The MONEY FARMERS strategy here, as in credit card companies, is to lend as much as the subject target can borrow and still pay fees, charges and interest payments. Find something they want to do and reinforce this with a sales pitch to encourage them to borrow and do it NOW. Instant gratification! In Third World Governments, this means to encourage them to borrow, loan after loan, consolidate all other loans and keep lending ( up until the crop of foreign exchange seems in jeopardy). The ideal from the Lending Agency viewpoint, is to get a Third World Country maxed out on loans to the point that they actually operate all of the government and the nation on LOANS. Once you have that goal achieved, you basically have a never ending crop of FOREIGN EXCHANGE. You must till, fertilize and harvest fairly wisely, to keep the plantation fields producing though. Adjusting the loans and the controls to maximize the crop of FOREIGN EXCHANGE.
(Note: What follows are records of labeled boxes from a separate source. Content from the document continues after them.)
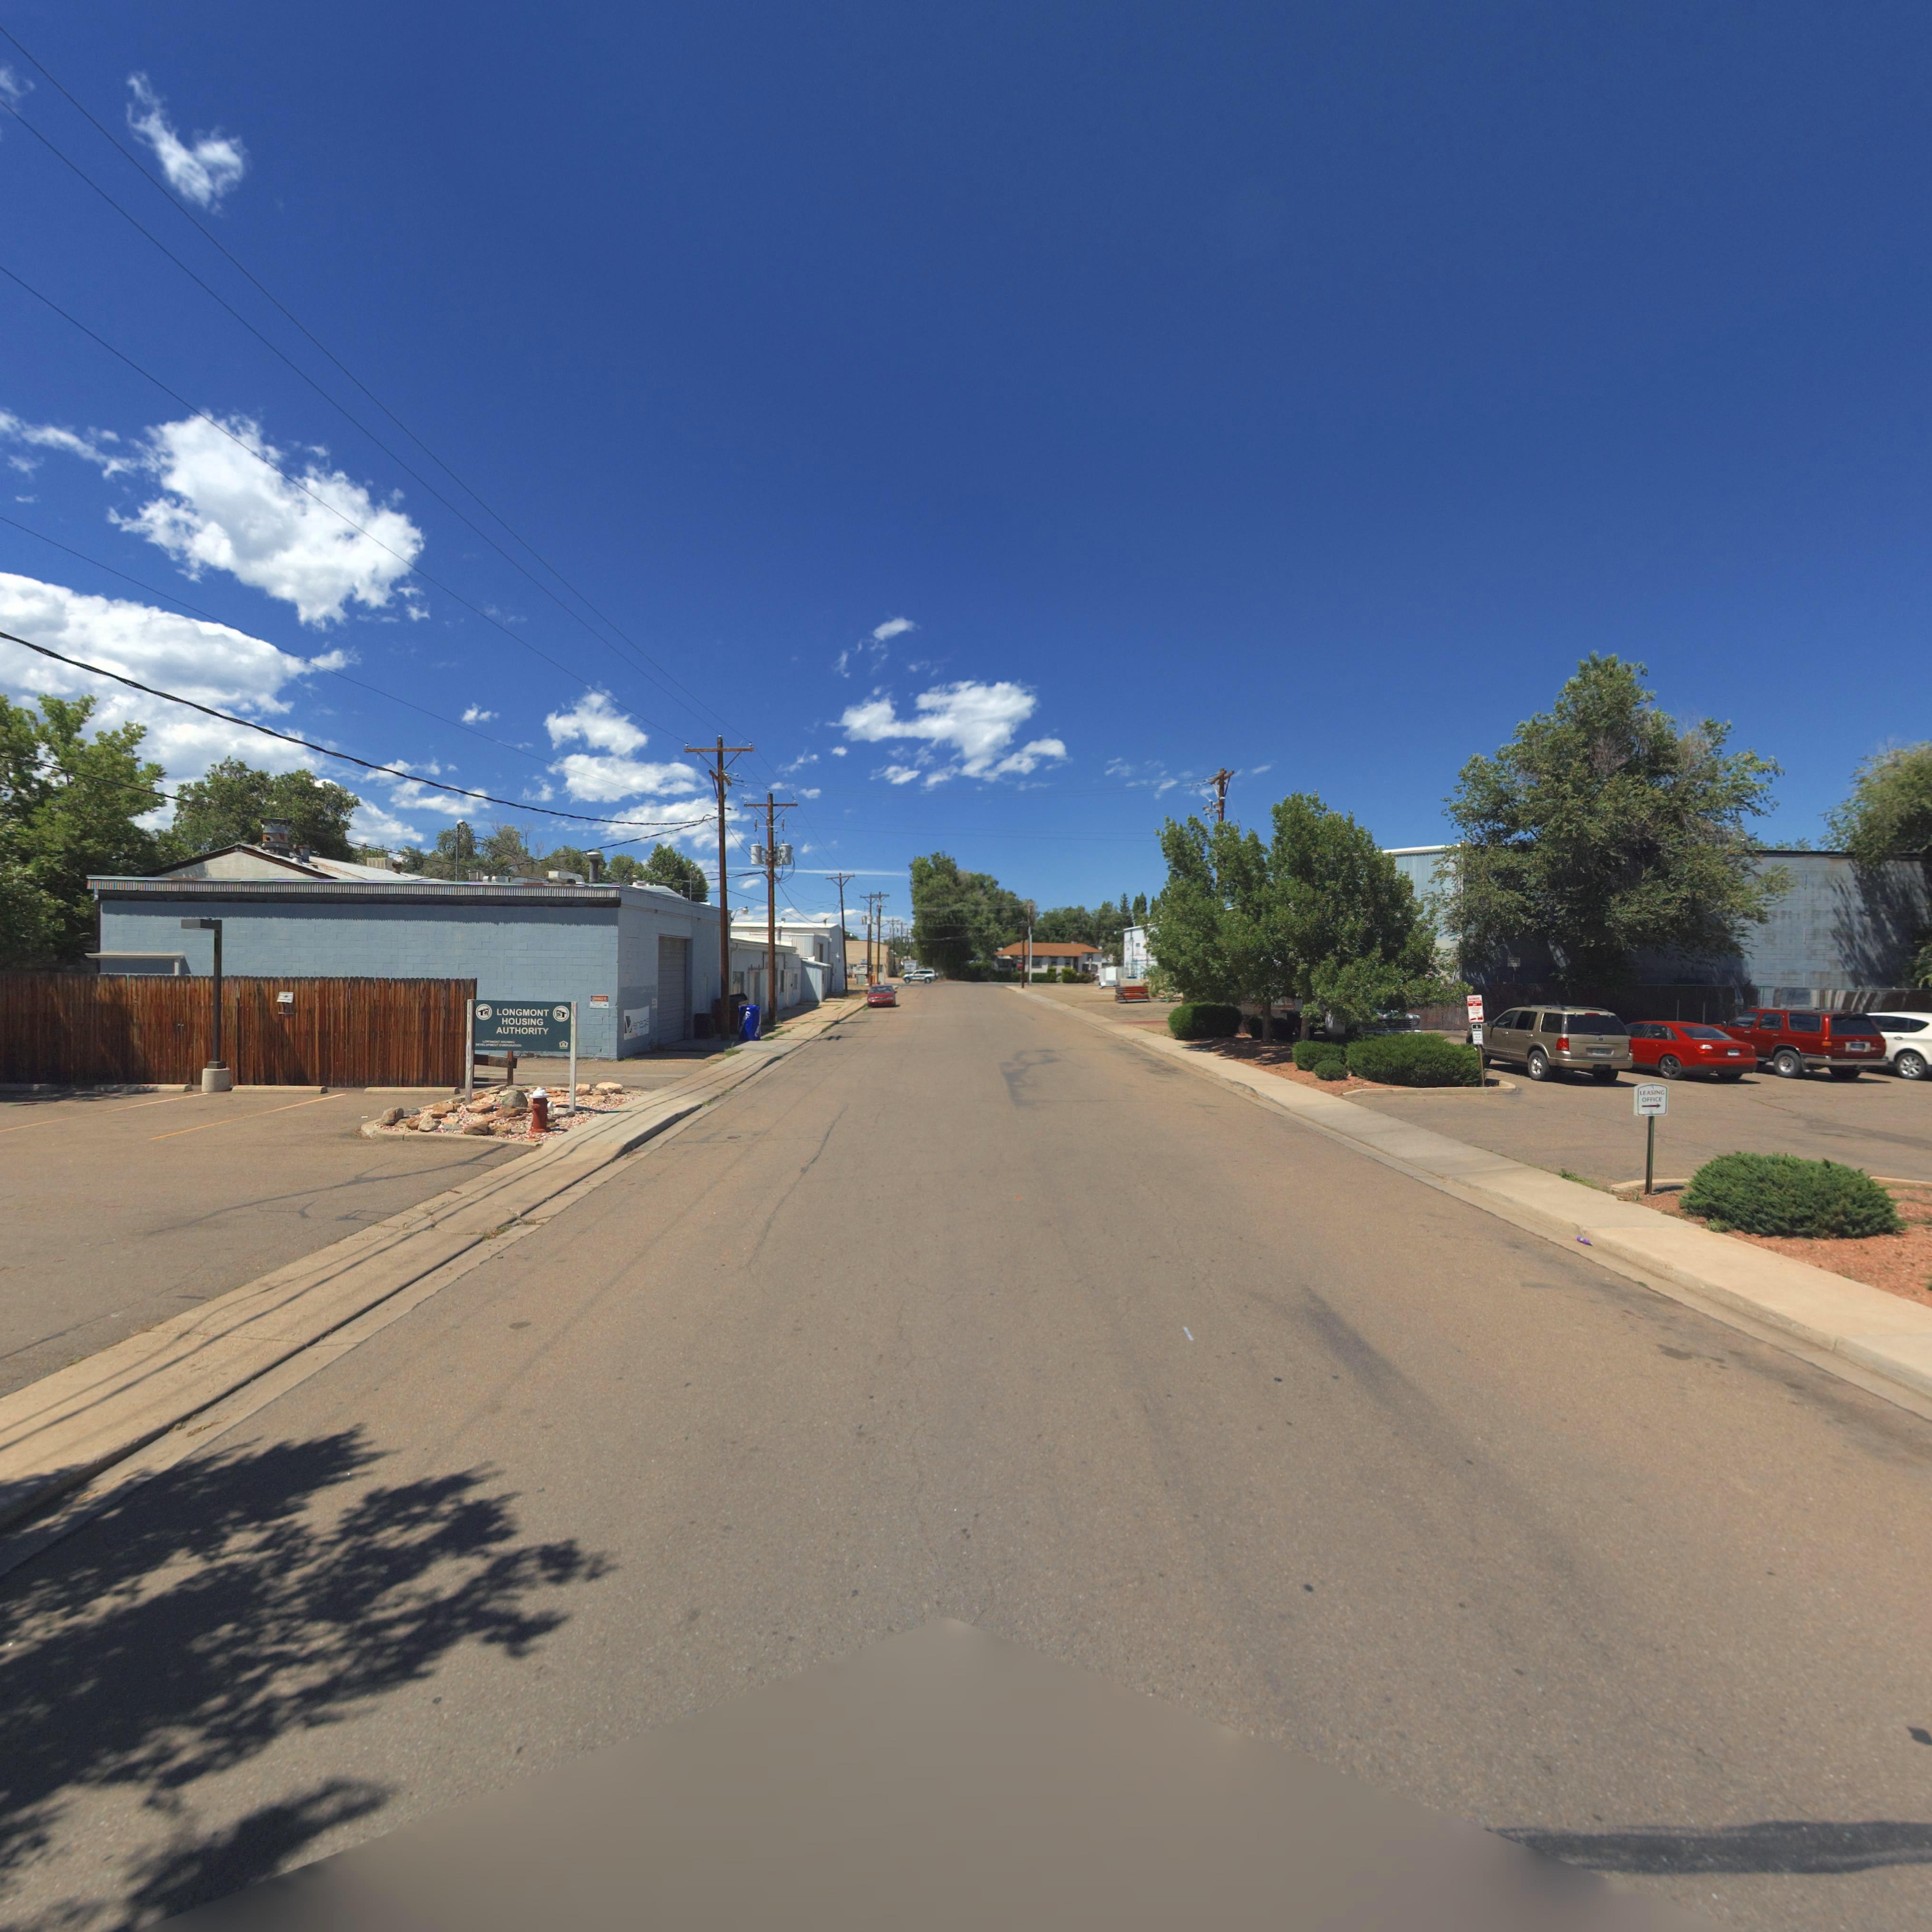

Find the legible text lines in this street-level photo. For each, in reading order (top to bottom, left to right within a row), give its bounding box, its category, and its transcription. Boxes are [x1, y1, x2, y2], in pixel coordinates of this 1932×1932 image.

[496, 1007, 549, 1016] BusinessName: LONGMONT
[501, 1017, 543, 1025] BusinessName: HOUSING
[495, 1026, 550, 1034] BusinessName: AUTHORITY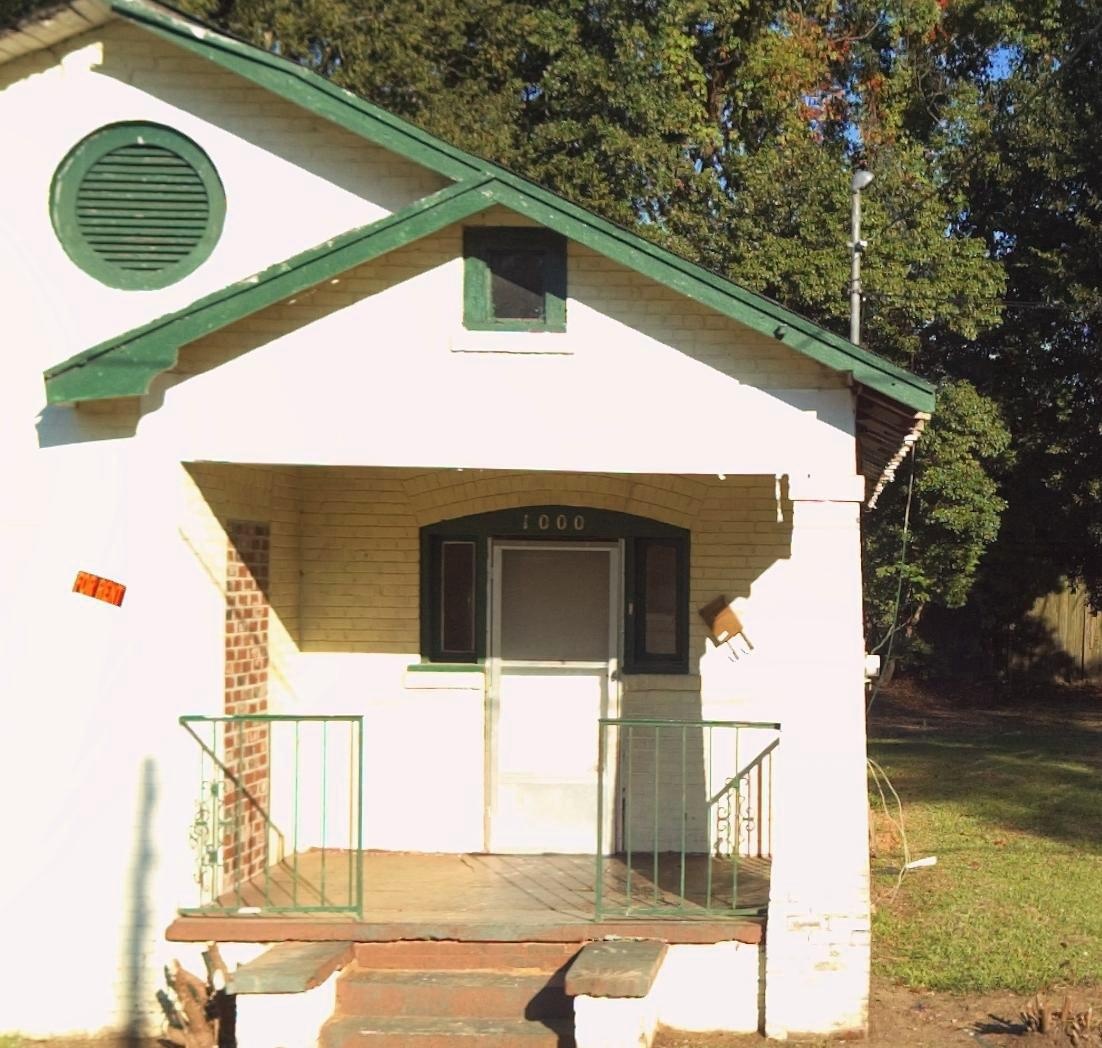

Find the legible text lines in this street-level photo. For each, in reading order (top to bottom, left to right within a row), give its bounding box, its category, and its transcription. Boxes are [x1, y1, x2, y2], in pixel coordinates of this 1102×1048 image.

[519, 511, 588, 533] StreetNumber: 1000
[69, 568, 129, 609] None: FOR RENT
The goal then is government by loan operations! In Belize, we passed that threshold many years back and the illusion of being masters of our own destiny has long gone, by realistic rural people. The townies still think they have some maneuverability, because they are in charge of borrowing the loans. The soft sell sales pitch again. An illusion is an illusion! In reality, though we have a government cash flow of $330 million Belizean a year, it is all comprised. Every bit of it, down to the last phoney looking aluminum centavo penny. Oh sure, you can juggle the books. Borrow from Peter to pay Paul! And itemize things to show that you are actually paying for things by internal revenue operations.
But that is hypocrisy and flim flam. In reality, Belize has no choices much anymore. The Government operations are maxed out in loans and the FOREIGN EXCHANGE CROP goes out year after year to INTERNATIONAL FARMING LENDING AGENCIES.
How does it feel to be a field in a World Wide Plantation, reaped by Farmers that call themselves International Banks and other fancy Lending Agencies? We are not even a big field, just one of hundreds and hundreds of such plantations to be harvested for FOREIGN EXCHANGE.
I understand we produce a steady good crop for the farmers, through the
use of population representation townie dominated government.